I have Windows Vista on my laptop. I am thinking of upgrading it to Win 7.
I went shopping on the internet and there seem to be a number of versions of Win7, one of which is a Vista upgrade.

If I decide to upgrade. . . is it something a computer novice can do on their own, and which version do I buy?

Thanks,
Judy


----------



## arabian knight (Dec 19, 2005)

For one thing you are going to have to put down what your Laptop with VISTA has in it. How fast how much ram memory speed of the chip things like that because this is what it is going to take to run Windows 7

http://windows.microsoft.com/en-us/windows7/help/upgrading-from-windows-vista-to-windows-7#T1=tab01

Windows 7 system requirements
If you want to run Windows 7 on your PC, here's what it takes:

1 gigahertz (GHz) or faster 32-bit (x86) or 64-bit (x64) processor

*1 gigabyte (GB) RAM *(32-bit) or 2 GB RAM (64-bit)
 And THAT is a Big when trying to Upgrade to such a newer OS such as 7
Very BIG 
16 GB available hard disk space (32-bit) or 20 GB (64-bit)

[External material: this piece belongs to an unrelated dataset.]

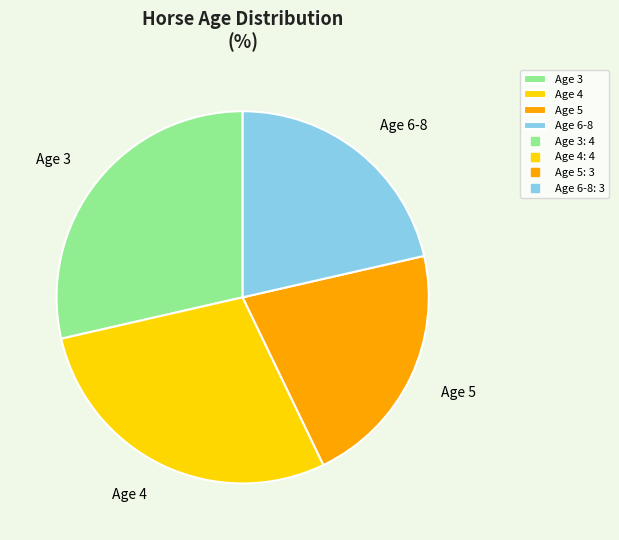

Is Age 6-8 the majority of the pie?

No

DirectX 9 graphics device with WDDM 1.0 or higher driver

Additional requirements to use certain features:

http://windows.microsoft.com/en-us/windows7/products/system-requirements


----------



## Nevada (Sep 9, 2004)

JamsHundred said:


> I have Windows Vista on my laptop. I am thinking of upgrading it to Win 7.
> I went shopping on the internet and there seem to be a number of versions of Win7, one of which is a Vista upgrade.
> 
> If I decide to upgrade. . . is it something a computer novice can do on their own, and which version do I buy?
> ...


Yes, upgrade from Vista to 7 is pretty automatic. The hardware compatibility standards are the same for the most part, and Vista drivers for hardware are usually compatible with Windows 7. You can verify your hardware compatibility by downloading and running the Windows 7 Upgrade Adviser utility, which is available at no charge directly from Microsoft at this link.

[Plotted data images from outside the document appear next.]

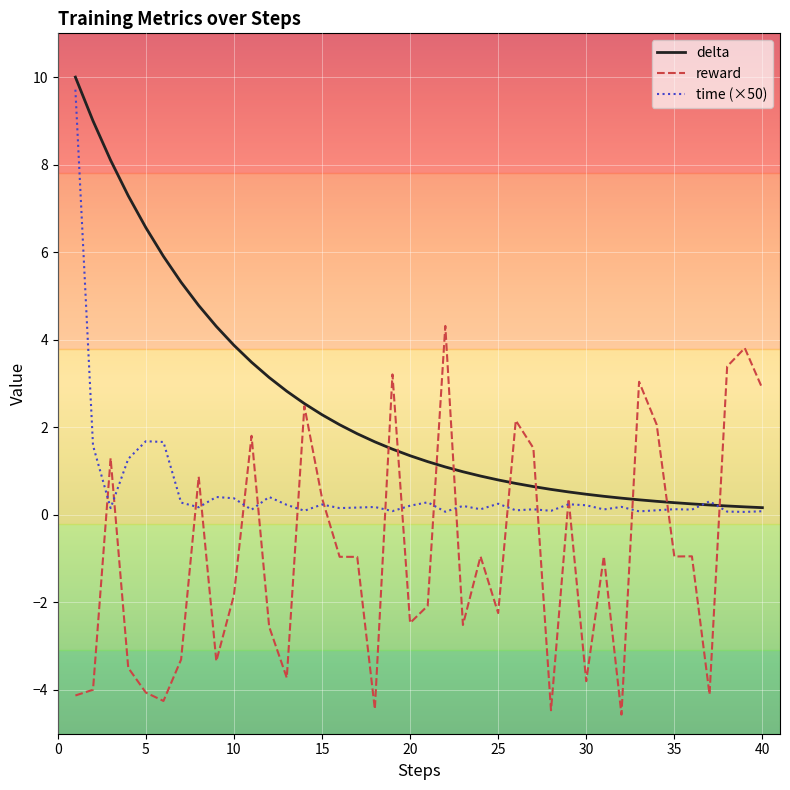

Which series has the largest total across all categories?

delta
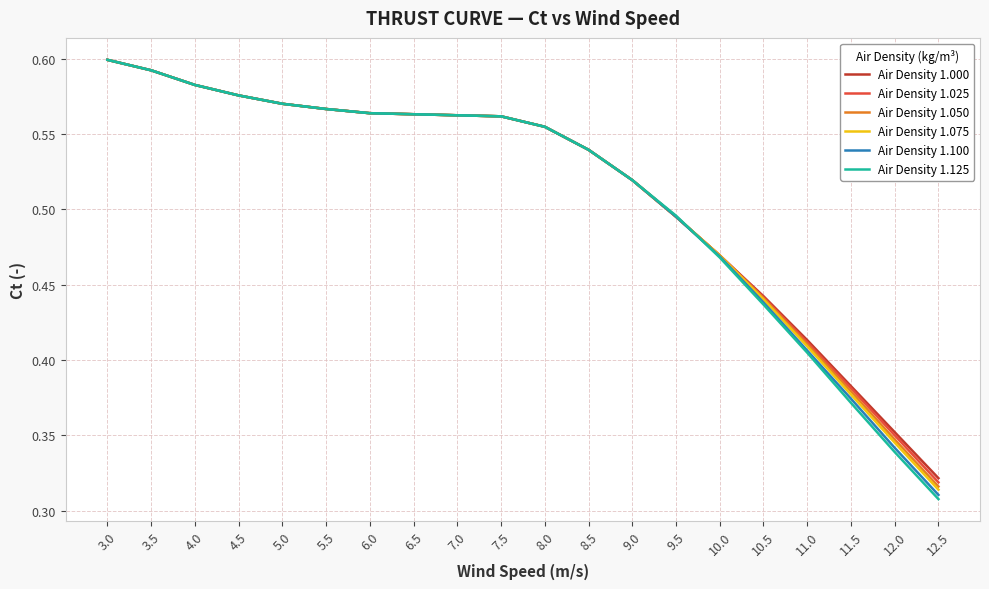

Which series has the largest range (max minus min)?

Air Density 1.125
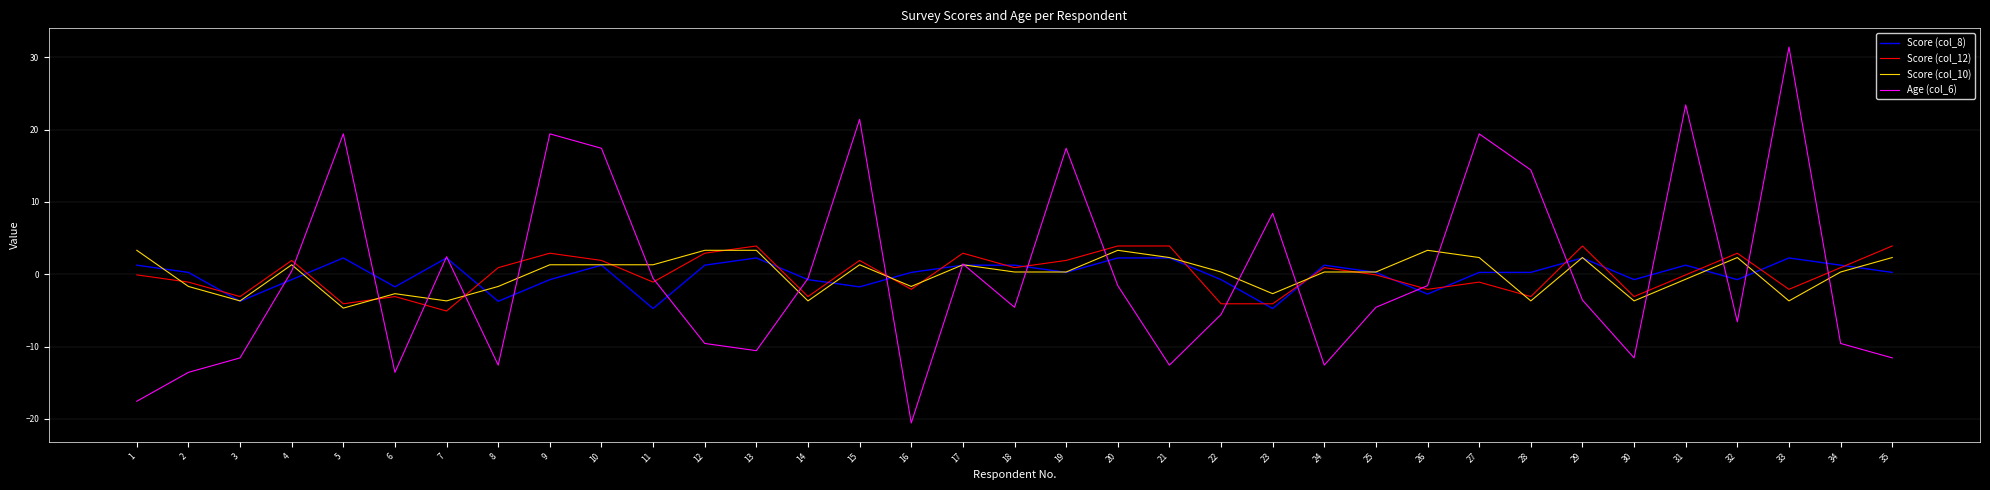

What are all the series names shown in the legend?

Score (col_8), Score (col_12), Score (col_10), Age (col_6)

http://www.microsoft.com/en-us/download/details.aspx?id=20

After running the upgrade adviser you should determine your exact version of Vista. You can check that by right-clicking on your My Computer icon and selecting Properties. Your Vista version will be listed under Windows Edition, but also look under System to see if your Vista version is 32-bit or 64-bit. You'll want to match 32 or 64 bit when you select your upgrade product.

As you suspected there are specific Windows 7 versions that you can and can't upgrade to, depending on the version of Vista that you're upgrading from. You can learn more about that at this link.

http://technet.microsoft.com/en-us/library/dd772579%28v=ws.10%29.aspx

But this table summarizes the specific information that you'll need to select an appropriate upgrade version.










So, for example, if you have Vista Home Premium then you can upgrade to either Windows 7 Home Premium or Ultimate, but if you have Vista Ultimate you can only upgrade to Windows 7 Ultimate.


----------



## Nevada (Sep 9, 2004)

Duplicate post.


----------



## jross (Sep 3, 2006)

One caveate; If you are running any old programs such Microsoft Train Simulator ( Win 95 era), keep them out of the x86 programs folder or they will not run correctly. I put my Train Sim program into C:/MSTS1 and it runs well,considering how crappy M-soft built it.


----------